Antes do 25 de Abril, eu estava na tropa em Luanda. Aí eu fazia uns cartoons no «Notícias», e depois fiz uma série sobre sargentos, já que eu «gostava» muito deles. Eles não gostaram, mandaram-me cartas, chatearam-me….

Depois do 25 de Abril, quando trabalhava nop «Coiso», um jornal muito agressivo publicado pelo «República», onde colaborava o Mário Henrique Leiria, a gente atacava muito os padres, e a igreja chateva, mandando-nos cartas… Foi um dos jornais mais engraçados que apareceu por aí.

OMS – Eça de Queiroz dizia que o humor no constitucionalismo é pelo menos uma opinião. Para ti é uma opinião, ou uma forma de manipulação?

Carlos Barradas – Eu não acho que seja manipular, mas uma forma de sacudir, de mexer com as pessoas. Uma maneira de subverter, de dar a volta a certas situações, chamar a atenção para aquelas situações aparentemente correctas. O humor cubverte tudo, por isso é que os gajos não gostam, censuram um bocado ou poem as pessoas ao canto.

Não é manipular, mas desmascara determinado tipo de situações.

OMS – O humor gráfico português tem actualmente alguma característica específica, que o distinga do que se realiza no resto do mundo?

Carlos Barradas – Não existe humor português pois a gente não tem graça nenhuma. Nós só sabemos fazer graça com a desgraça dos outros lá fora e, os outros, fazem graça sobre as nossas desgraças. Somos uns tristes que não achamos graça a nada e, quando fazemos graça com alguma coisa, é uma chatice: fazemos graças sobre os padres, eles chateiam; fazemos graças sobre os políticos, eles chateiam;  fazemos graça sobre os policias e a polícia chateia… a gente faz graça sobre o quem afinal? Dos gajos que andam por aí? Esses é que não têm graça nenhuma, são as pessoas mais normalzinhas do mundo.

È muito difícil definir o humor português porque pouco humor temos, somos o povo com menos humor.

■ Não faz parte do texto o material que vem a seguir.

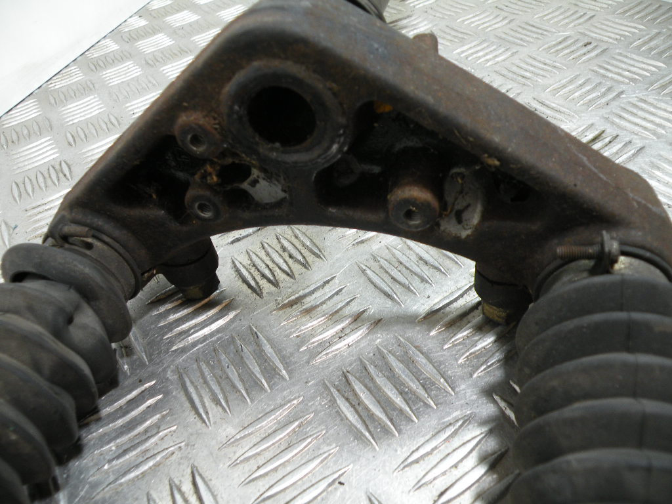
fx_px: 524
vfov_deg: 51.4
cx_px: 336
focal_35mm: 27
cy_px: 252
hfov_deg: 65.3
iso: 108
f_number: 2.8
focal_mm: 4.7
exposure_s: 1/60
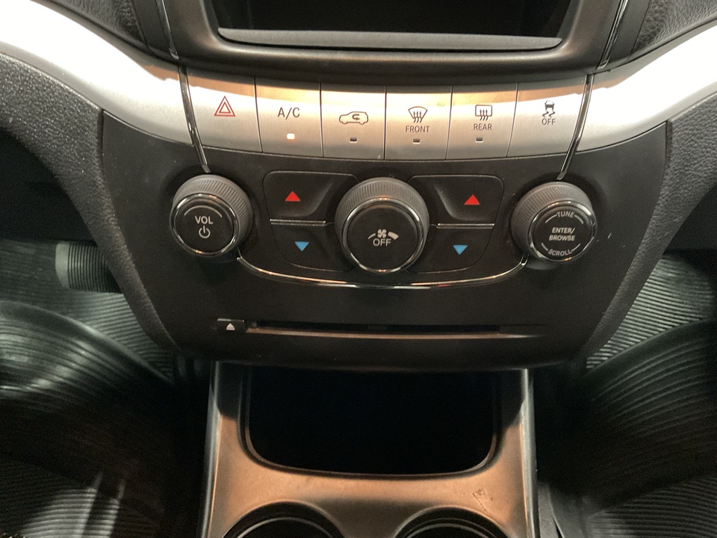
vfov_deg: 48.2
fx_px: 601
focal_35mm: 29
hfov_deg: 61.7
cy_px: 269
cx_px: 358
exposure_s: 1/24
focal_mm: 3
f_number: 1.8
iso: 500
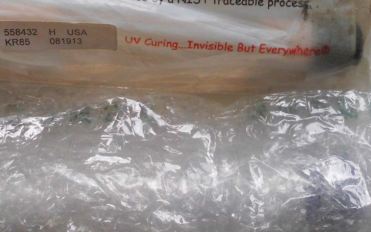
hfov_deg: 38.9
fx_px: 526
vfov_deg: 24.4
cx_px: 174
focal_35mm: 52
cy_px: 39
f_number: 3.2
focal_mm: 4.6
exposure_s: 1/189
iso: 100
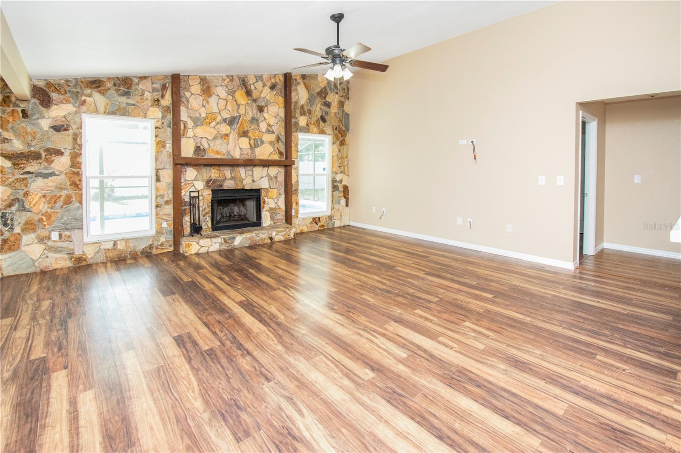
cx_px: 340
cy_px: 226
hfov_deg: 100.4
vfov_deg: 77.3
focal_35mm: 15
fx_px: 284
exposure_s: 1/125
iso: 800
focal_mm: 10
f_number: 5.6
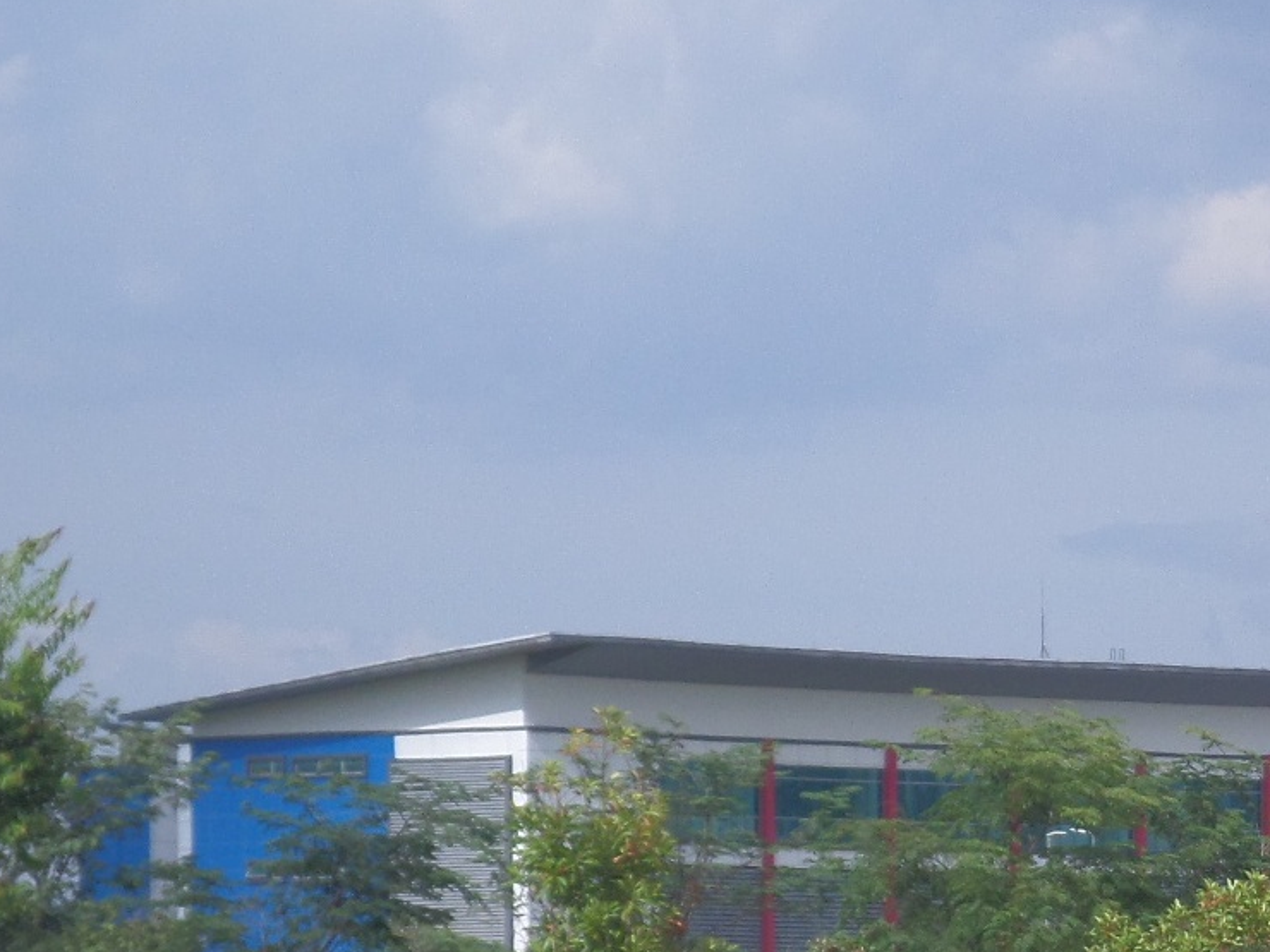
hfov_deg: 10.7
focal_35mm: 183
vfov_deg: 8.1
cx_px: 1331
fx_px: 6714
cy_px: 930
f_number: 4.7
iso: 80
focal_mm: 14.6
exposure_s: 1/750
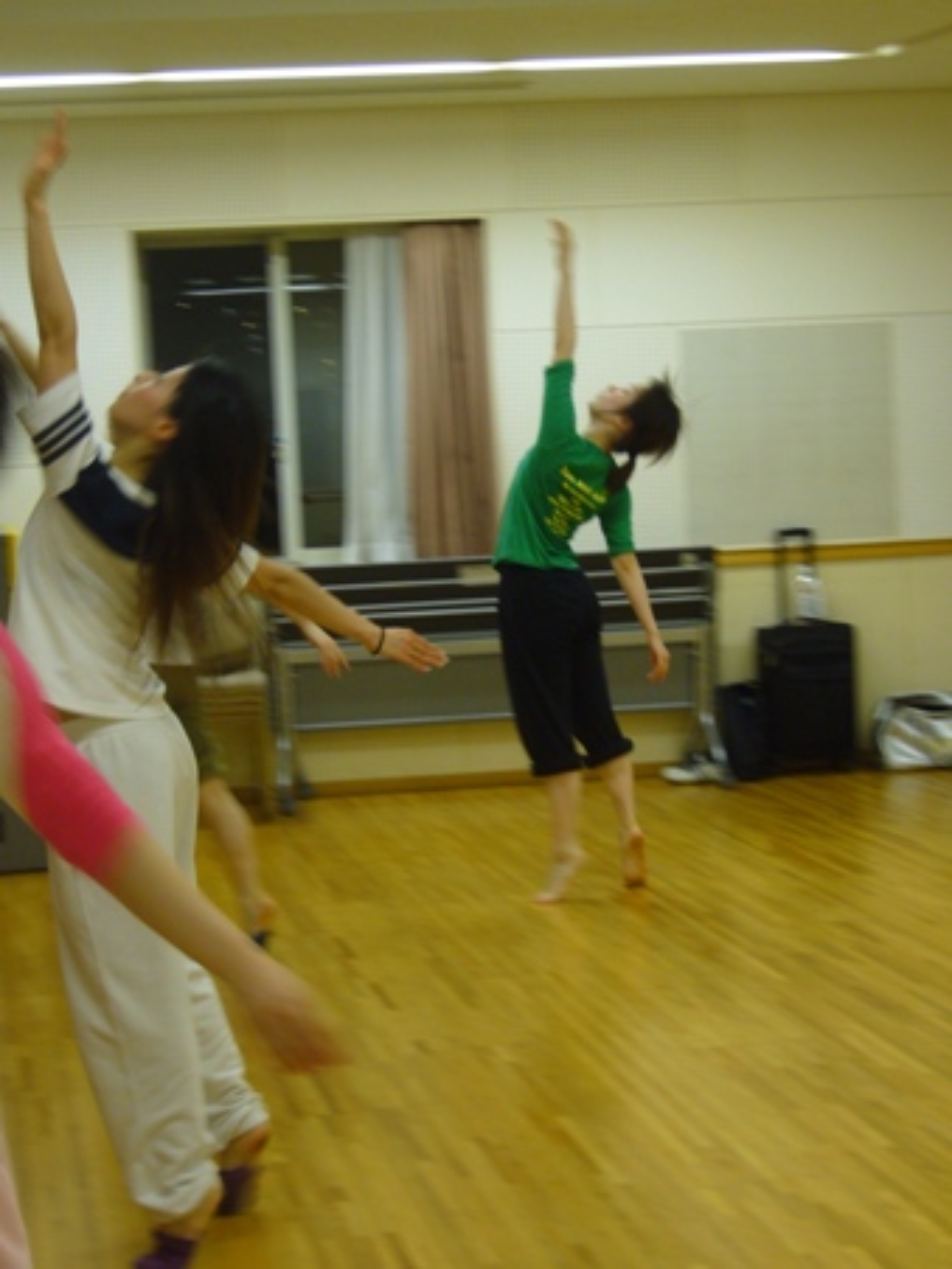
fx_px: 2420
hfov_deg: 22.3
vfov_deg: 29.4
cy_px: 634
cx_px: 476
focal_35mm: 66
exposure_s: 1/15
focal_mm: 10.9
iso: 125
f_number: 3.9
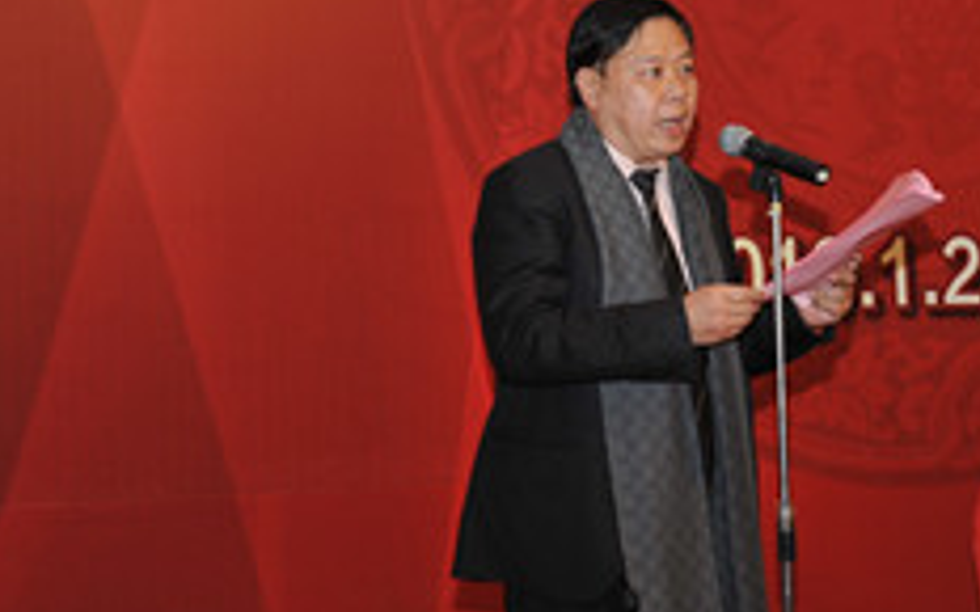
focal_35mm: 99
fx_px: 2644
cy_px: 116
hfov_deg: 20.9
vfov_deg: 13.1
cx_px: 672
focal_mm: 45
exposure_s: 1/60
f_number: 6.3
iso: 800
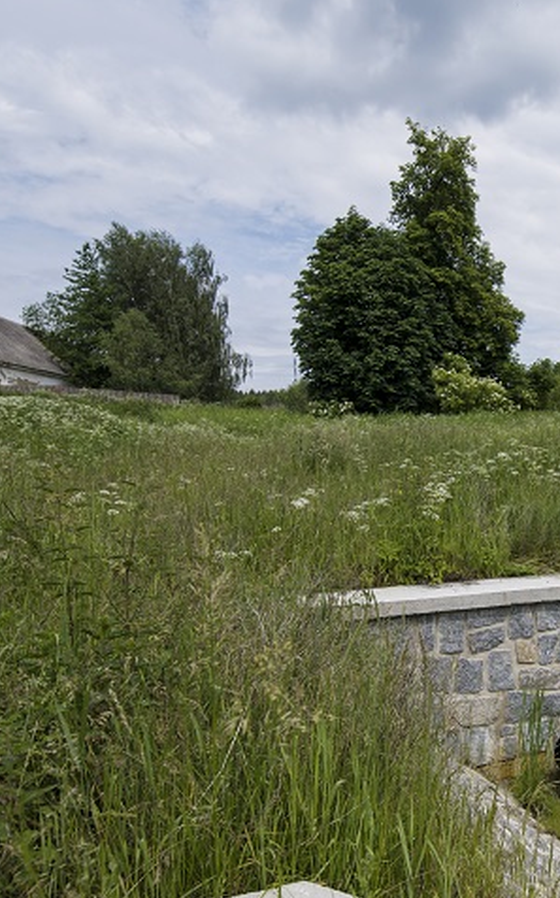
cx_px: 564
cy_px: 550
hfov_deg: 37.3
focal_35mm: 30
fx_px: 733
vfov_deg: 62.2
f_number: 5
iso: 160
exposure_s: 1/2500
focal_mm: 14
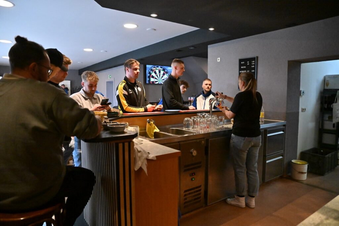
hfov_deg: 73.8
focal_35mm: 24
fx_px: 226
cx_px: 170
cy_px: 113
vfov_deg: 53.1
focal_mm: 24
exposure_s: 1/1000
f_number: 2.8
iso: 8000
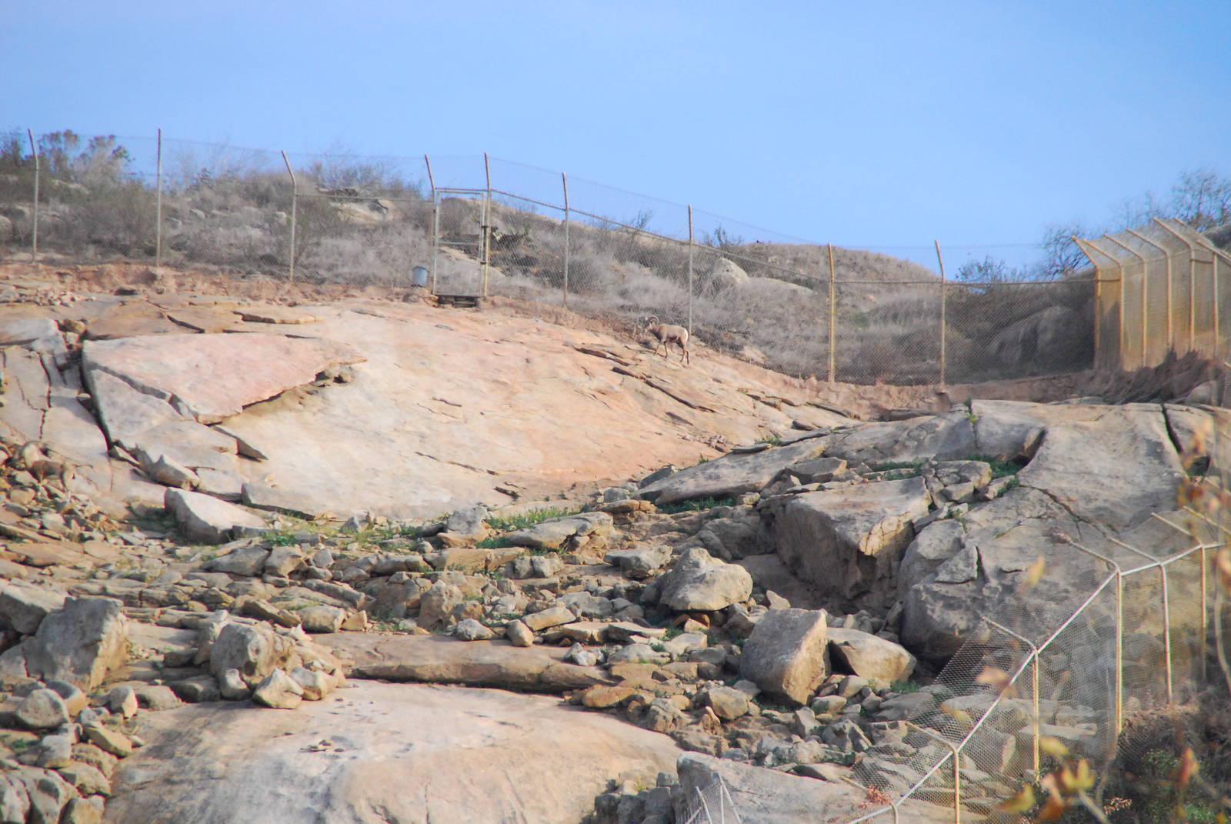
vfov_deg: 4.6
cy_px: 412
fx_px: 10270
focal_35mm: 300
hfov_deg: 6.9
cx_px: 616
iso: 1250
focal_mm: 200
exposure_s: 1/1600
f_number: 6.3
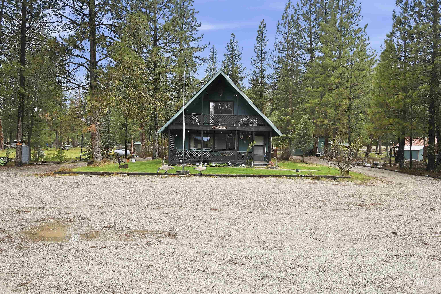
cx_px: 220
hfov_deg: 93.3
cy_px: 147
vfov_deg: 70.4
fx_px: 208
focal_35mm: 17
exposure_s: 1/125
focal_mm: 11.5
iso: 400
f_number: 5.6
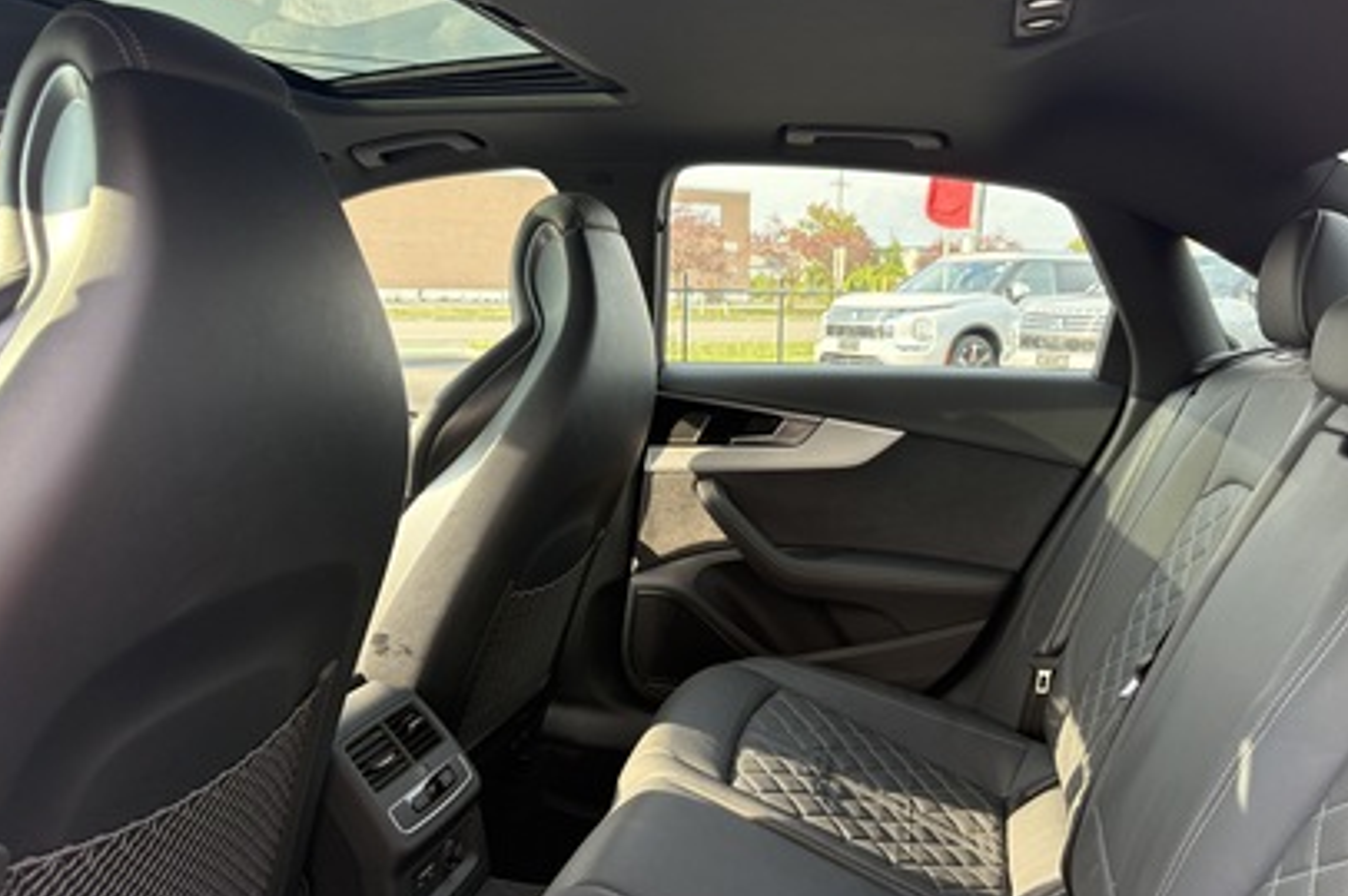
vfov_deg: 46.3
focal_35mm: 28
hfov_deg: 65.5
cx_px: 677
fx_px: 1048
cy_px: 426
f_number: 1.6
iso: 64
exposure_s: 1/250
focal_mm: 5.96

Mesmo que se quisesse criar mais humor gráfico, os jornais, os editores não apoiam.  Os jornais ainda não perceberam a importância dos cartoonistas, das banda desenhadas, e fica-lhes mais barato comprar as banda desenhadas e os cartoons vindos lá de fora, já que vêm daqueles «sindicatos» que vendem por todo o mundo a preço reduzido.

Outro defeito, é a falta de cultura gráfica das pessoas, porque se qualquer pessoa aprendeu a criticar ou comentar um texto, com um desenho, não. Se vamos a um sujeito qualquer com uns desenhos debaixo do braço pedindo 5.000 por um cartoon, eles conseguem-no por 600 de um tipo conhecido internacionalmente, não arriscando num tipo que eles não sabem se tem qualidade, eles que nem bases de juizo têm.

OMS – Hoje pode-se dizer tudo o que se quer através do desenho?

Carlos Barradas – Quase tudo. Quando fiz p «Capital» de Marx em banda desenhada, diziam-me que era impossível, conceitos tão abstratos, conceitos filosóficos não se podiam pôr em símbolos gráficos e eu disse que se podia. É claro que não foi dito tudo, mas foi dito de uma determinada maneira, que as pessoas depois de lerem aquilo, podem ser atraídas a fazer uma leitura mais séria e fazer então um «raport» com o texto original. Nem certo aspecto, o desenho pode ser um bocado limitado, mas sabe-se dizer quase tudo e chamar a atenção das pessoas sobre coisas que mais tarde elas vão aprofundar.